There are some days when i feel like some kind of an brain itch. Sounds become too loud and noisy, light is too bright and darkness is too dark, and even people i usually like start to feel tiresome.
I am in that state for third day in a row.
I made an obvious mistake which cost me ~$2k in short term. Which made all the rest negative factors much more tangible.
It is -20°C outside(-4°F), which severely limits my activities.
Heating fuel price just raised 10 percent.
I made a promise to my wife to expand our house this year, which i’m not sure i’ll keep now.
I still have enough logical capabilities to understand that there isn’t any real threat in a long term - at least not any new one that wasn’t there before - but it doesn’t stop my inner monkey from screeching and throwing turds around right now.

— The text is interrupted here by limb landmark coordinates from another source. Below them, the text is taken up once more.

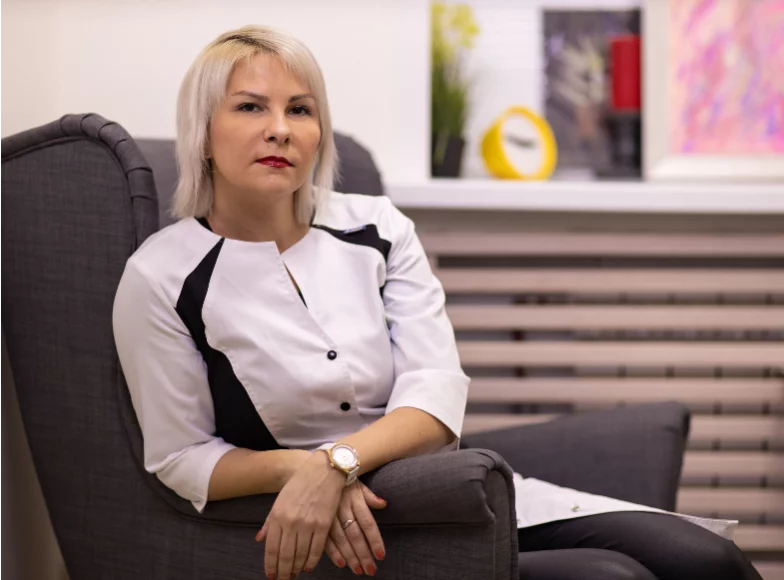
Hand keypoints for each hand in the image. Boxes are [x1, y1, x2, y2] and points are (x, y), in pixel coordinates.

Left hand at [255, 451, 344, 579]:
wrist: (324, 470)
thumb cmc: (300, 483)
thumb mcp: (280, 500)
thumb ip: (270, 522)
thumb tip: (259, 539)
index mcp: (277, 515)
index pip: (271, 548)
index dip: (270, 565)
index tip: (271, 575)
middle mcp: (291, 522)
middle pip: (285, 556)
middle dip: (283, 572)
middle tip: (282, 579)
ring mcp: (308, 524)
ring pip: (300, 555)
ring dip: (296, 569)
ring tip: (294, 575)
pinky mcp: (323, 525)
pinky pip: (316, 550)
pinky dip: (311, 561)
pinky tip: (308, 567)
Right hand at [323, 481, 386, 575]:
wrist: (315, 470)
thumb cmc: (340, 478)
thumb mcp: (357, 482)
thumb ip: (369, 496)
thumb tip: (383, 504)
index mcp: (355, 499)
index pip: (368, 523)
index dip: (374, 540)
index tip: (381, 556)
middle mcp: (343, 509)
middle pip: (355, 535)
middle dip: (363, 554)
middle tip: (371, 570)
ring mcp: (329, 515)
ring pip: (341, 540)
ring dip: (350, 556)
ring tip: (358, 570)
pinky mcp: (318, 520)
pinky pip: (325, 538)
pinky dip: (333, 552)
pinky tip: (341, 563)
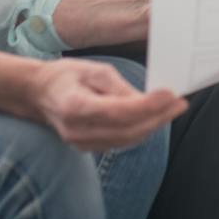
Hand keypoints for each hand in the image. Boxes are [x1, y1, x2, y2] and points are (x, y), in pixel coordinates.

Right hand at [26, 58, 183, 150]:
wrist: (38, 95)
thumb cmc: (65, 77)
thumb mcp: (93, 71)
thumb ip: (119, 88)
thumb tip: (147, 101)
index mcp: (75, 107)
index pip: (119, 112)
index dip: (148, 106)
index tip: (170, 94)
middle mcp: (78, 131)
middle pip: (128, 130)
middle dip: (159, 117)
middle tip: (180, 102)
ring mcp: (82, 143)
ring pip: (128, 140)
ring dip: (154, 125)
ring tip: (172, 108)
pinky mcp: (88, 147)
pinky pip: (121, 142)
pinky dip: (141, 130)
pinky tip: (154, 117)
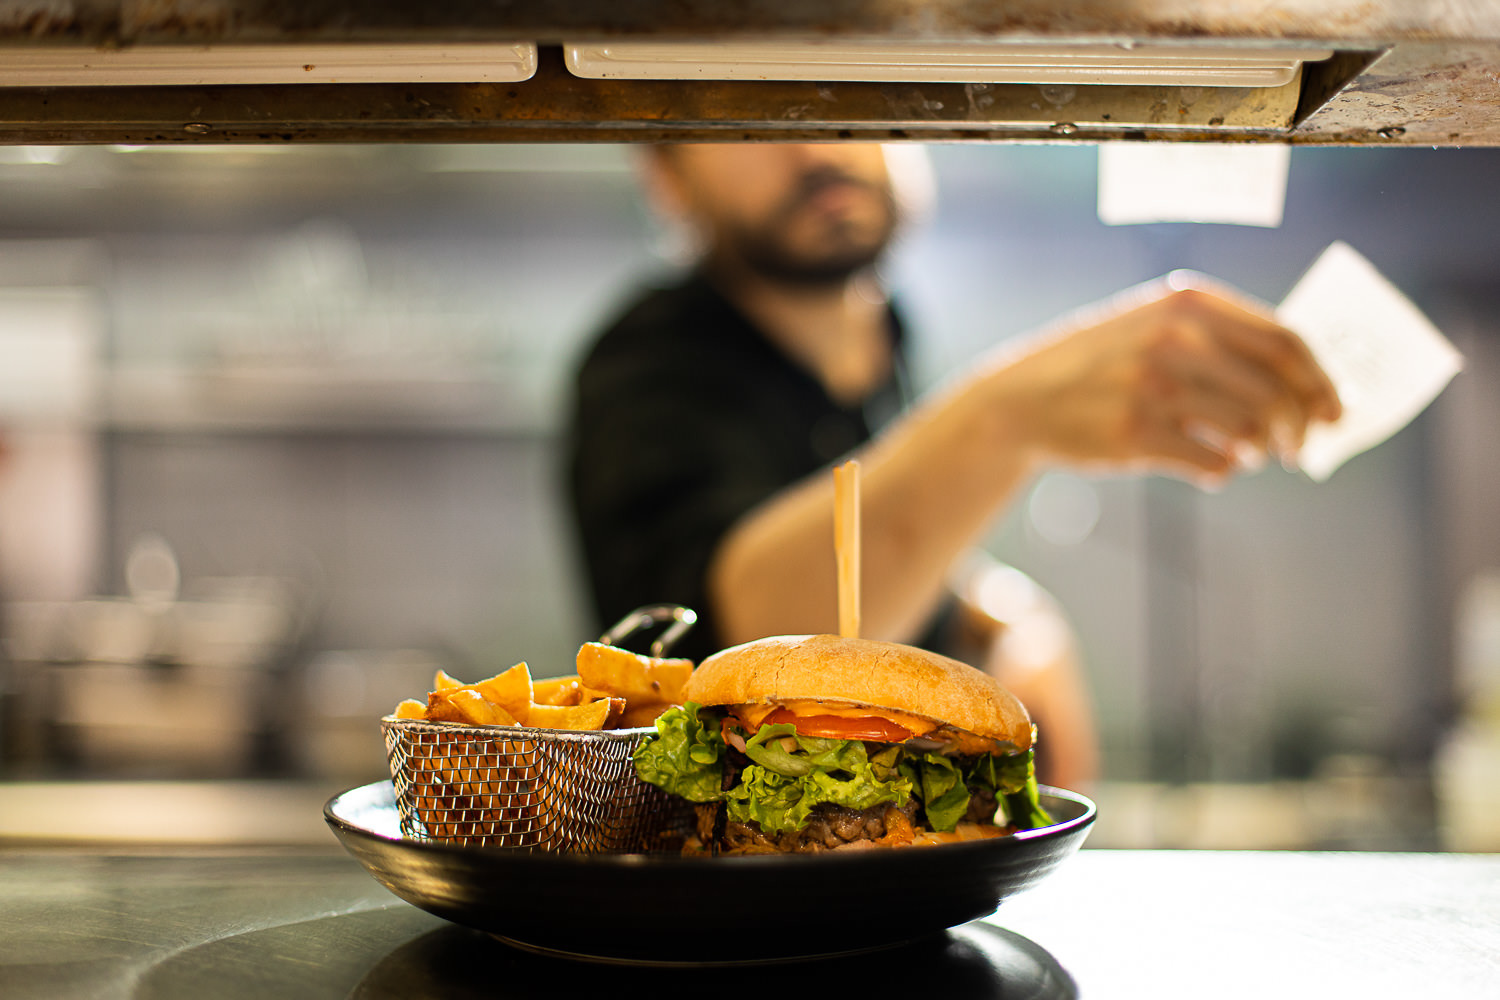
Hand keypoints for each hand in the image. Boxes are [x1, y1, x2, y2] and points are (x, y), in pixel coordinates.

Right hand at [985, 277, 1342, 486]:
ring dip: (1261, 452)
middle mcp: (1174, 338)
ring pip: (1249, 430)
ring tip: (1248, 455)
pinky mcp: (1135, 434)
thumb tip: (1304, 386)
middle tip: (1298, 450)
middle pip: (1276, 391)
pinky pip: (1213, 462)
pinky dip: (1222, 470)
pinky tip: (1207, 464)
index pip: (1285, 342)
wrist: (1020, 400)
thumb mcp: (1154, 326)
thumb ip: (1220, 339)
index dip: (1320, 383)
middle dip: (1299, 428)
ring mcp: (1152, 386)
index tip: (1335, 413)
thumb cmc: (1101, 365)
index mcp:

It looks like some ancient animal anxiety mechanism, like it is there to make me do something to make my chances of survival better.
I know i can’t do anything with all that stuff, and i know that eventually it all will end up by itself.
Why doesn’t logic stop it?
PS. I don’t have any doctor, or meds, or anything, because i live in kind of inner emigration, in a country headstuck in a long lost cold war, where men usually just get drunk and tough out everything - so i need to take care of myself by myself.
PPS. Looks like it just got easier while i was writing this. Not 100% gone, but like 40 to 50 of it.